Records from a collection
##########
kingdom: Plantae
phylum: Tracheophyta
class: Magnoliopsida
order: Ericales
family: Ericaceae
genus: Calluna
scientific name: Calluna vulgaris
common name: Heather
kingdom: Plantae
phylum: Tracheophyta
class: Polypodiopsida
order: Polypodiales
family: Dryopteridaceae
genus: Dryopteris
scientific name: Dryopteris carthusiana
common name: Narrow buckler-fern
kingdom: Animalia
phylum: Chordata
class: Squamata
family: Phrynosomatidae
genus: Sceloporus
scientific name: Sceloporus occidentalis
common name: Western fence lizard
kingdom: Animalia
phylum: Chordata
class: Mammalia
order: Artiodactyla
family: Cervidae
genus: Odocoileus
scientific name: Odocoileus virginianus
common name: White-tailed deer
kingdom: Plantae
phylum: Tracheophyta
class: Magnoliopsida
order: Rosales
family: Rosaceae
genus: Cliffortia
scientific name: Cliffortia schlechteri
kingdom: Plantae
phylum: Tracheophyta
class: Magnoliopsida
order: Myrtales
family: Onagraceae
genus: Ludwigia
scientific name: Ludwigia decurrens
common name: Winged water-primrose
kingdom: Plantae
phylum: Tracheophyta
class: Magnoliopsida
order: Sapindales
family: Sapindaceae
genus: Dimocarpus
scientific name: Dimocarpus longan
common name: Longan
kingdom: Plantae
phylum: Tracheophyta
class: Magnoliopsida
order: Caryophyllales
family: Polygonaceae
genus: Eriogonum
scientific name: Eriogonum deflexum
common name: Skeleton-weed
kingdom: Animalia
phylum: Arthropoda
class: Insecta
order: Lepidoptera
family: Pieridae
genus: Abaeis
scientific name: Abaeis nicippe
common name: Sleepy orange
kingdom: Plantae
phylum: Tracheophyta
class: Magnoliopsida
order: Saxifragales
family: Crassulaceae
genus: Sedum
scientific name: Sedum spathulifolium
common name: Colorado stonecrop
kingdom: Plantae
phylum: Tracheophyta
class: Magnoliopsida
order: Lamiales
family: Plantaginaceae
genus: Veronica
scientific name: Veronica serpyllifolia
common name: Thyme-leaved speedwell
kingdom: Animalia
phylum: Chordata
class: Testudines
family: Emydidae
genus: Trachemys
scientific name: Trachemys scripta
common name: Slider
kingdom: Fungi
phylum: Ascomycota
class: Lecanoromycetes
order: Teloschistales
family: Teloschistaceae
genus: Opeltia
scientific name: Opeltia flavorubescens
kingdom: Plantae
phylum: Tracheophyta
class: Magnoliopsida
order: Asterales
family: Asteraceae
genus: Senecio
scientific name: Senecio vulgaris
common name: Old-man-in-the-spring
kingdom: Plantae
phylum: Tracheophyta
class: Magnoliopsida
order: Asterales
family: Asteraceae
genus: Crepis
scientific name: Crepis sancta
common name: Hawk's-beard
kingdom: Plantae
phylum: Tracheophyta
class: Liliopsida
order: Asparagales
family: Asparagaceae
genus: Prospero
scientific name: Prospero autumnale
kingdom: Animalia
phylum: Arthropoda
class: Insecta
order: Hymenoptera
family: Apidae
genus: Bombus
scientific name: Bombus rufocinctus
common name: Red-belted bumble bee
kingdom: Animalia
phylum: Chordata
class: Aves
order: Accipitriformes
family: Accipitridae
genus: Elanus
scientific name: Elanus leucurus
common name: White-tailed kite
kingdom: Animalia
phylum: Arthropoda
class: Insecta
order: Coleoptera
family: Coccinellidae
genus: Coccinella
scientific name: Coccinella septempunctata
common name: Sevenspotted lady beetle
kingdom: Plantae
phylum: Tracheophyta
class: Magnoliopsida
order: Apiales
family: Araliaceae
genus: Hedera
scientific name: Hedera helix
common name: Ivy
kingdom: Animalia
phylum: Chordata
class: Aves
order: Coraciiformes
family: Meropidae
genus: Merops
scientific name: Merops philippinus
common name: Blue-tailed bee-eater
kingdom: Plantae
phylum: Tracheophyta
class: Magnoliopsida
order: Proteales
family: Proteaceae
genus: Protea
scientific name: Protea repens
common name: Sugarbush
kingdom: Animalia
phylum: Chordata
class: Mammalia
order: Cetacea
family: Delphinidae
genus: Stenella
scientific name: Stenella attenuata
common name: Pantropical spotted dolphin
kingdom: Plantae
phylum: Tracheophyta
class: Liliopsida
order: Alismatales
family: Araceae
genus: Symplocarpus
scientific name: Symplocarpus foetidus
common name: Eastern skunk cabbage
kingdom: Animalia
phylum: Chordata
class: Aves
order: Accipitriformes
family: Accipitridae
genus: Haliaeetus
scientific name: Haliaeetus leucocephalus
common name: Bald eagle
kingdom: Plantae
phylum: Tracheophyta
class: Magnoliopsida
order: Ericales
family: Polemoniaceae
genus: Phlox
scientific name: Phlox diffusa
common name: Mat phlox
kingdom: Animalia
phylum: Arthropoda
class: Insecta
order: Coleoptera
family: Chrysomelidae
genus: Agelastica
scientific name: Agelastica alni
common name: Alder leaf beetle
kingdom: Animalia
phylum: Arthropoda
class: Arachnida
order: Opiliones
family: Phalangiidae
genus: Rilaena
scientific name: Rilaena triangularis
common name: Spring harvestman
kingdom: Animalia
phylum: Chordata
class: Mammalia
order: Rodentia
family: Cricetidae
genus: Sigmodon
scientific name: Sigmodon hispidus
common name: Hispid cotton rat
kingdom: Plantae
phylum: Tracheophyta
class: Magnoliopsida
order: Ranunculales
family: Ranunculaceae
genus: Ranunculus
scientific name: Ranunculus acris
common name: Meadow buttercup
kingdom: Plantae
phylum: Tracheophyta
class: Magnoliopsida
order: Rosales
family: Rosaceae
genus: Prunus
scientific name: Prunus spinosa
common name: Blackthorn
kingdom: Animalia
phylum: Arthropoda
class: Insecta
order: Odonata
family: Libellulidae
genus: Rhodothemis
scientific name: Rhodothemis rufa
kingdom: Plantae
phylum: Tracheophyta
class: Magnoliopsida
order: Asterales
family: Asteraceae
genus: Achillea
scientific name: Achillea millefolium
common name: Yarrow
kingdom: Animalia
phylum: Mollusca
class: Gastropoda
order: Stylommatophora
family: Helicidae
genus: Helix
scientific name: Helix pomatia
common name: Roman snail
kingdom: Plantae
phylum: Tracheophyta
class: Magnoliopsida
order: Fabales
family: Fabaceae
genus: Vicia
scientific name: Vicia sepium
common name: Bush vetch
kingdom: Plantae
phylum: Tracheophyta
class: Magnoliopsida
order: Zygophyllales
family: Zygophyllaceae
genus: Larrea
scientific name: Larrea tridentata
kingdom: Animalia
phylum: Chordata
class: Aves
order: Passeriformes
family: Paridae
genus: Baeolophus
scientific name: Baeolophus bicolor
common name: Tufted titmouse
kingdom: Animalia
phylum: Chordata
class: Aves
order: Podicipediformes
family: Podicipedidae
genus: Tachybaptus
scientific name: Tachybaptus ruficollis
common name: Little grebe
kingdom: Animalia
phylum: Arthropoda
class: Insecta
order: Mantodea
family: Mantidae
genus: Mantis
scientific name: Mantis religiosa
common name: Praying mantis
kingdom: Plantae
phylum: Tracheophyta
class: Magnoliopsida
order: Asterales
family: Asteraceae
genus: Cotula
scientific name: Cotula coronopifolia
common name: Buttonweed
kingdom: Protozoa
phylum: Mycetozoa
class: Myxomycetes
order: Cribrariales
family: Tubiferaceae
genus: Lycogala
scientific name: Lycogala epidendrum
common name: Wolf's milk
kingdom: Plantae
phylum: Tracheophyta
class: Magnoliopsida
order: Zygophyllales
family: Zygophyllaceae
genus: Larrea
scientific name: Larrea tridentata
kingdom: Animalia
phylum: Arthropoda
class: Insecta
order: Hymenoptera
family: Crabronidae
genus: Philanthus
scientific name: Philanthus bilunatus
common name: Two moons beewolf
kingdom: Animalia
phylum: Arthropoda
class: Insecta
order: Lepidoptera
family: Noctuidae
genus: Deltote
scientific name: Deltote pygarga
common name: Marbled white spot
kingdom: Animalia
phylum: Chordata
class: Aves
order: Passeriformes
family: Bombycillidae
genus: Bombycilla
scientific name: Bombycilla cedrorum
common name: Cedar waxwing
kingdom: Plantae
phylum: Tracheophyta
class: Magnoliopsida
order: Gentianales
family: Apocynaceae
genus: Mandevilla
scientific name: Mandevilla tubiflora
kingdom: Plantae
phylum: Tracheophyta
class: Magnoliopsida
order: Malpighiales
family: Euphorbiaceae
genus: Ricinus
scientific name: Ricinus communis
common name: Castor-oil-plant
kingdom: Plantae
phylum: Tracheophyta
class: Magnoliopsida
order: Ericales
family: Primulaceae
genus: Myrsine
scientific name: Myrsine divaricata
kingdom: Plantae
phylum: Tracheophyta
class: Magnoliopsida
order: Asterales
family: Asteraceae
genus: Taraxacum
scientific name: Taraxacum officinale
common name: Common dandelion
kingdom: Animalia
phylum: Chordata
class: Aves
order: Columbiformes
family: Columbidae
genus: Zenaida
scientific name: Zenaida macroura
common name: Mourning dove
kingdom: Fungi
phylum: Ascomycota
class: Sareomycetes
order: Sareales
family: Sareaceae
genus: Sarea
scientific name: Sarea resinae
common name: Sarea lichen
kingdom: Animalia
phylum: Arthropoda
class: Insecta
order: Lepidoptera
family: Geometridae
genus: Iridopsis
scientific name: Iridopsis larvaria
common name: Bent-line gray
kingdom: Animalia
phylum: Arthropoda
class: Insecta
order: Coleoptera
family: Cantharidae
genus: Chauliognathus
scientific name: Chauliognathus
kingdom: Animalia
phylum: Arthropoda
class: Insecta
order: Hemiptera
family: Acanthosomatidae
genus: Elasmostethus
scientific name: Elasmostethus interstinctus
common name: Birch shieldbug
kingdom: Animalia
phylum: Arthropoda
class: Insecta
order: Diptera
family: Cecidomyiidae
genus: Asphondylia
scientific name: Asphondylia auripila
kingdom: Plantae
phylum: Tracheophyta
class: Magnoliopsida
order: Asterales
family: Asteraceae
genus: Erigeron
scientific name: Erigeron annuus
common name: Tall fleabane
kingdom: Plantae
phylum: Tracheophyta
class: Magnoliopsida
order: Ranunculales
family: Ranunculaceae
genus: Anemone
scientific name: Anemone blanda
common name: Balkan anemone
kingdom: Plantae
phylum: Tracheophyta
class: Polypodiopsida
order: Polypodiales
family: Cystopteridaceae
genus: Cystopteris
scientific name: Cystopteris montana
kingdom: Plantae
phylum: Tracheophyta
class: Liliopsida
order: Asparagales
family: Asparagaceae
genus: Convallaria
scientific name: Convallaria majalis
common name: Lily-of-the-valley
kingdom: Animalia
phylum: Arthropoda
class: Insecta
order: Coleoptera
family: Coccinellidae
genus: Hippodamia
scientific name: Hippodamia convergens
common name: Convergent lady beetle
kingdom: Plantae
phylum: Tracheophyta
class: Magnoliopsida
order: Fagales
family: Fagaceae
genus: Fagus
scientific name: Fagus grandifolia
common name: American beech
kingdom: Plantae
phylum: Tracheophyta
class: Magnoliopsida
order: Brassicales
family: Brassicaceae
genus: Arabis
##########
What to produce
Change "common name" to "vernacular name" in everything from the start of the items down to the line containing "class: Squamata", keeping all else the same, and write out only those lines.

Exercise answer
kingdom: Plantae
phylum: Tracheophyta
class: Magnoliopsida
order: Ericales
family: Ericaceae
genus: Calluna
scientific name: Calluna vulgaris
vernacular name: Heather
kingdom: Plantae
phylum: Tracheophyta
class: Polypodiopsida
order: Polypodiales
family: Dryopteridaceae
genus: Dryopteris
scientific name: Dryopteris carthusiana
vernacular name: Narrow buckler-fern
kingdom: Animalia
phylum: Chordata
class: Squamata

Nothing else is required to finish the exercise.